The September futures contract of lead in Multi Commodity Exchange (MCX) has been sliding over the past couple of weeks, after it registered a high of ₹159 in mid-August. Last Thursday, it marked a low of ₹151 has now inched up. The 50-day moving average (DMA) coincide at this level, making it an important support from the short-term trend perspective. But since ₹155 is a resistance level, the bulls might take a pause before going ahead with the upswing backed by the overall uptrend.

Since the price has been falling over the past two weeks, the Relative Strength Index (RSI) and the Moving Average Convergence Divergence (MACD) indicators in the daily chart followed suit. But now the RSI is showing a fresh uptick and the indicator, already being in the bullish region, hints that the uptrend might quickly gain traction. On the other hand, the MACD, which was moving downwards is indicating that the downswing is losing momentum. Notably, it lies in the positive territory.

If the bulls gathers momentum and lift the contract above ₹155, it will most likely advance to ₹158. A clear breach of that hurdle can result in the price rising to ₹161. But if the contract is unable to gain traction and weakens below the key support of ₹151, there can be a sharp decline to ₹145.

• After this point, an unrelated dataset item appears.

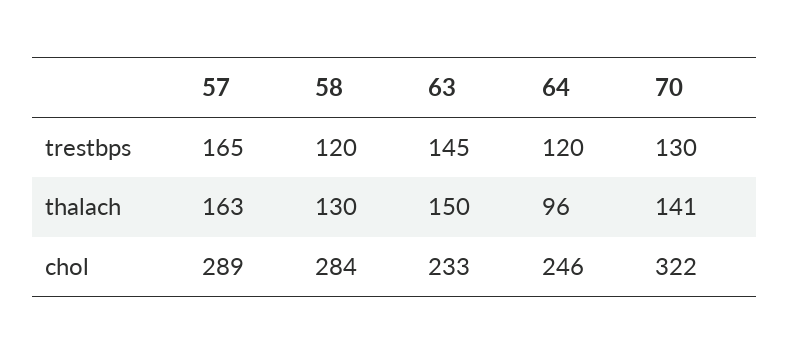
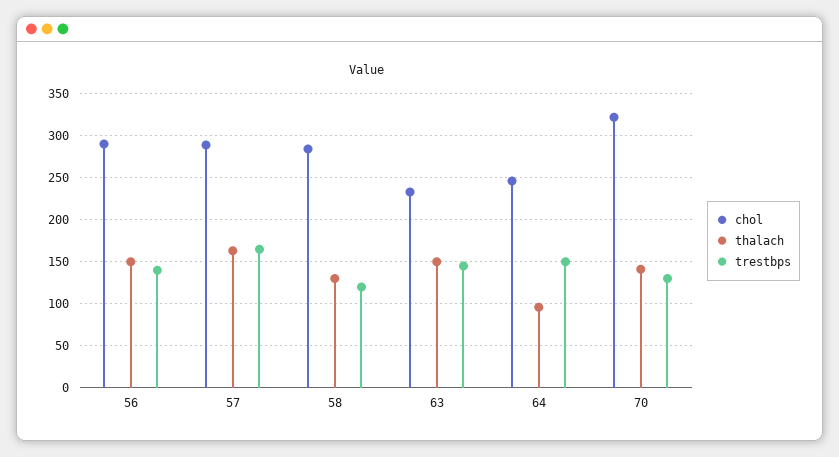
trestbps, 64: 120 -> 150
chol, 56: none -> 290
thalach, 56: none -> 150
trestbps, 56: none -> 140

On the global front, the three-month rolling forward contract of lead in London Metal Exchange (LME) slipped below $2,000 last week. The contract is currently hovering around $1,960 but the trend can be inclined to upward as long as the price remains above the support of $1,900.

Trading strategy

Though the contract in MCX is attempting for a recovery, it faces a hindrance at ₹155. Also, globally the price has declined from its recent peak. Considering these factors, traders can go long in MCX-Lead with stop-loss at ₹151 if price breaks out of ₹155.